Kendrick Lamar's 'Alright' Is Our Song of the Summer
EntertainmentA bright spot on an otherwise bleak album, Kendrick Lamar’s “Alright” instantly feels necessary. Besides being the most celebratory jam on To Pimp a Butterfly, it’s a modern-day liberation anthem. It’s that first salvational gasp after nearly drowning. Yet, for such a happy song, “Alright” is innately sad. By design, it’s supposed to be some sort of salve for the pain of losing Trayvon Martin, Mike Brown, Freddie Gray, Tamir Rice, Sandra Bland and others, and for white supremacy. At the same time, it’s a reminder of everything that hurts. Saying we’ll be fine, as Kendrick suggests, is a choice borne of necessity, a mandatory joy and survival tactic that so many black people are compelled into. We seek music to heal the sickness. So we made “Alright” our Song of the Summer because it’s great and, in some ways, ’cause we had no choice.
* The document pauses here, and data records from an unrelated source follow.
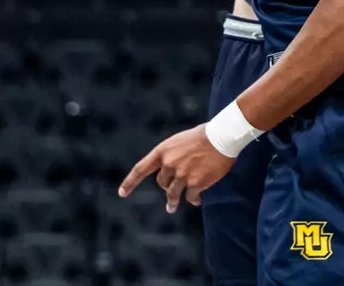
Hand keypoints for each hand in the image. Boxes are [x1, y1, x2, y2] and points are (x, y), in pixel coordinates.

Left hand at [118, 125, 235, 211]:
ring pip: (172, 194)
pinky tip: (197, 200)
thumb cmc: (202, 136)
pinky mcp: (195, 183)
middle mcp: (169, 164)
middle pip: (161, 183)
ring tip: (171, 207)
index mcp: (163, 151)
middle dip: (167, 185)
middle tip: (173, 189)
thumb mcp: (179, 142)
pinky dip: (193, 199)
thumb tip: (170, 173)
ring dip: (172, 202)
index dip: (130, 182)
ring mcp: (181, 175)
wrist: (221, 136)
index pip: (141, 169)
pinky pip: (190, 197)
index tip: (122, 193)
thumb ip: (171, 156)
There’s no telling which single on an album will truly move people. What makes “Alright” so powerful is how it became Our Song—in part, by merely existing. That there was no other song like it—meaning no collective anthem from which we all could draw hope—is part of what makes it great. I’m not the first person to call it a new black anthem. That happened fast and with certainty, though I wouldn’t go so far as to have it replace “We Shall Overcome.” If there were any magical record label tricks involved with its push, then we didn’t see it. The elevation seemed to be largely organic to the point where we—black people, separately and together—just decided that this was our jam.
Pre-summer, “Trap Queen” and “Uptown Funk” were high up in the Song of the Summer predictions, which has become more of a music critic pastime than anything meaningful. Last summer, the soundtrack was widely considered to be “Fancy,” a terrible song that’s also a perfect pop record. Leading up to Labor Day, people who care about these things either start christening the Song of the Summer, mourning the dearth of candidates or lamenting another summer without a clear-cut ubiquitous anthem (Huffington Post has already declared the Song of the Summer dead, bless its heart).
This year, the top contender isn’t as blatant. The Song of the Summer should technically be one that dominates in real life and market wise, on radio and charts. But as history goes, that’s not always the case (in my heart, the song of summer ’96 will always be Ghost Town DJs’ “My Boo,” not “Macarena”). It seemed like Wiz Khalifa would rule our existence with the sickening “See You Again,” and so far he has. His song is currently No. 1 on Billboard’s summer songs chart ahead of an even more nauseating single, Taylor Swift’s “Bad Blood.” These all pale in comparison to the power of “Alright,” the one song that we can all agree is the most important of the summer, one that bangs and delivers—maybe not universally, but to a group of people who matter majorly.